4. Cambios en las deposiciones
- Diarrea con sangre: La presencia de sangre fresca o mucosidad en las heces nunca es normal.
- Heces negras: Deposiciones de color negro y de consistencia pegajosa (como alquitrán) pueden ser señal de sangrado digestivo.
- Estreñimiento severo y repentino: Especialmente si se acompaña de hinchazón y vómitos.
5. Impacto en el estado general del niño
- Pérdida de peso o retraso en el crecimiento: Si el dolor es crónico (dura semanas o meses) y notas que tu hijo no está ganando peso o incluso está perdiendo, podría deberse a un problema de malabsorción o una enfermedad inflamatoria.

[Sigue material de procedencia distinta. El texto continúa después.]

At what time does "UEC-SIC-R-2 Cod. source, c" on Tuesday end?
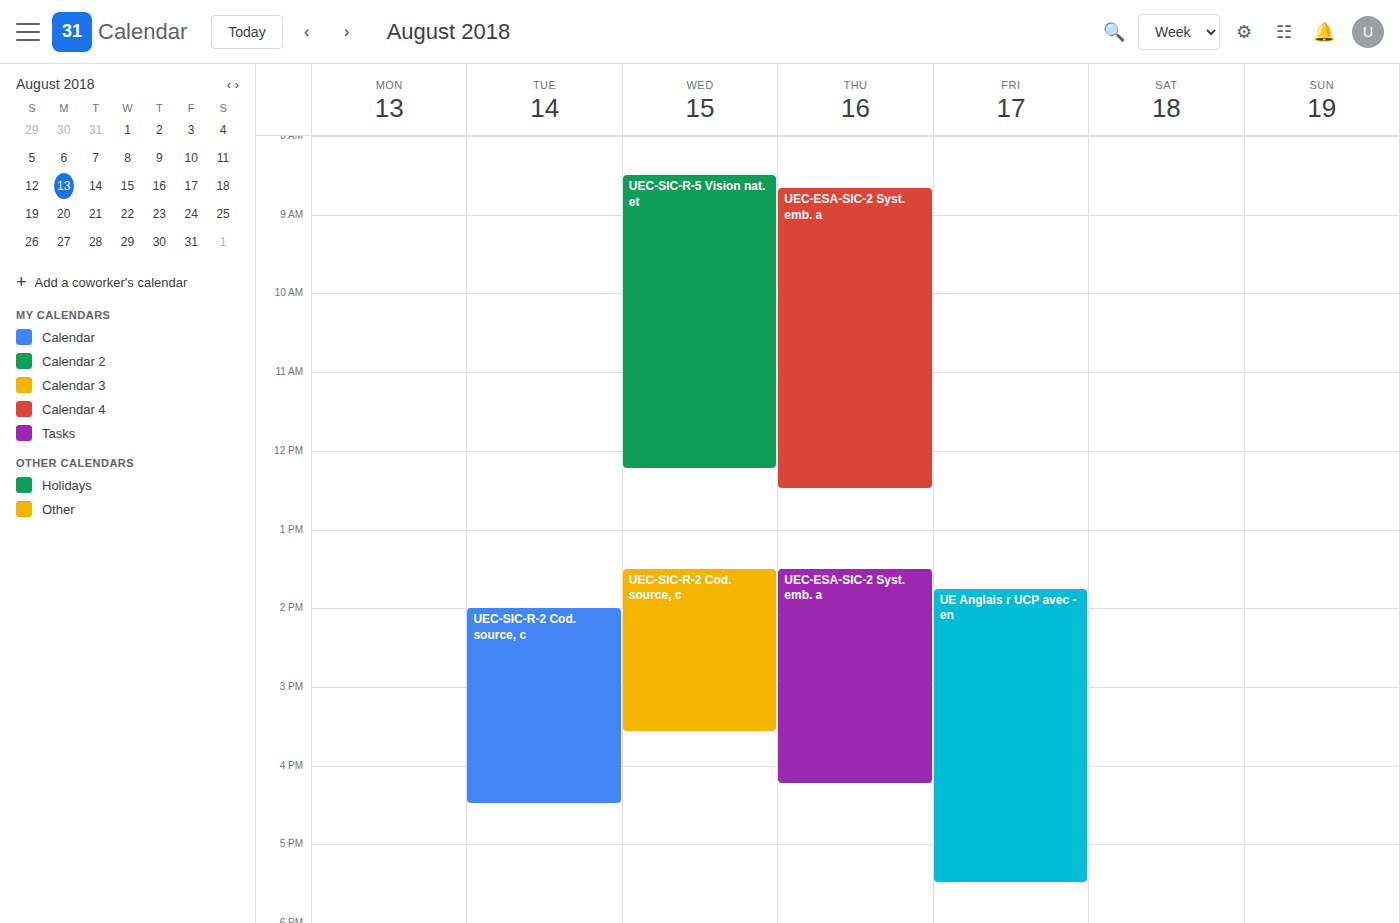
4:30 PM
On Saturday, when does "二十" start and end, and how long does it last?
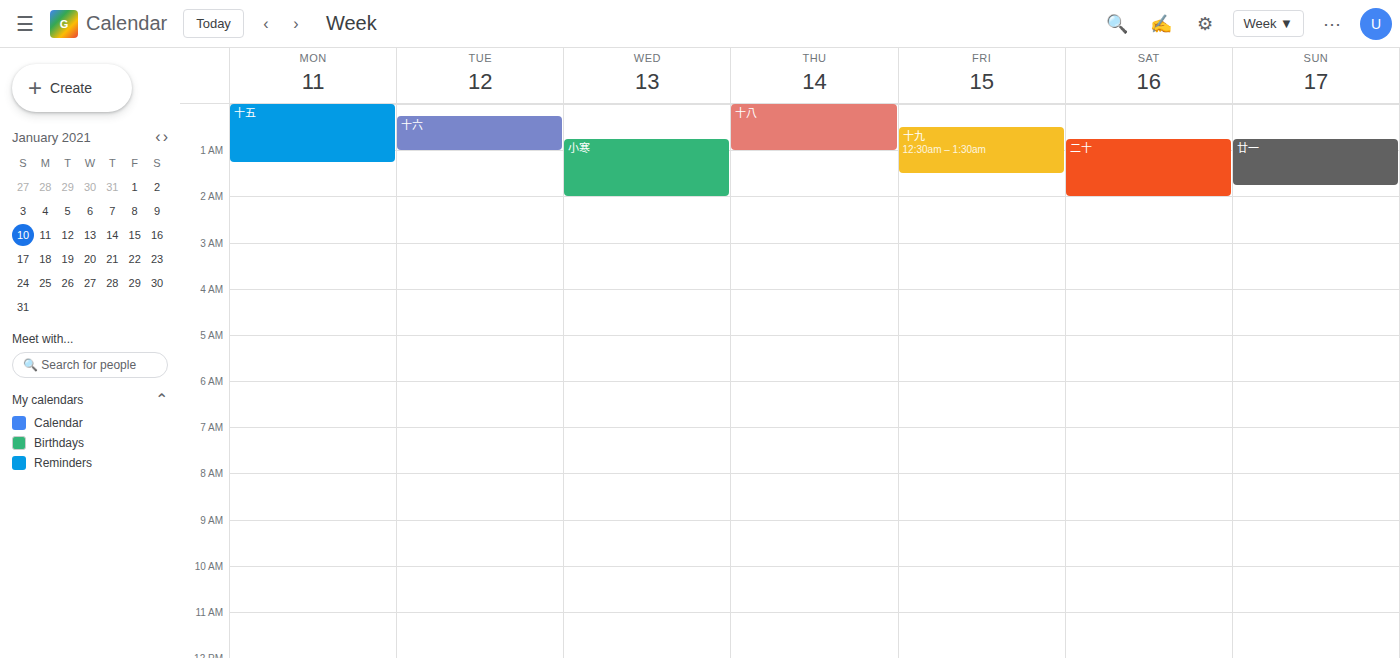
12:45 AM to 2:00 AM, 1 hour 15 minutes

- Palidez o falta de energía: Si el niño se ve decaído, muy pálido o inusualmente somnoliento junto con el dolor.
¿Qué hacer si identificas una señal de alarma?
La presencia de alguno de estos síntomas requiere una evaluación médica especializada para determinar la causa y establecer el tratamiento adecuado. No dudes en consultar con un especialista.
Consejo: Observa con atención los síntomas de tu hijo, anota la frecuencia y no ignores cambios en su apetito, crecimiento o bienestar general. Un diagnóstico temprano siempre marcará la diferencia.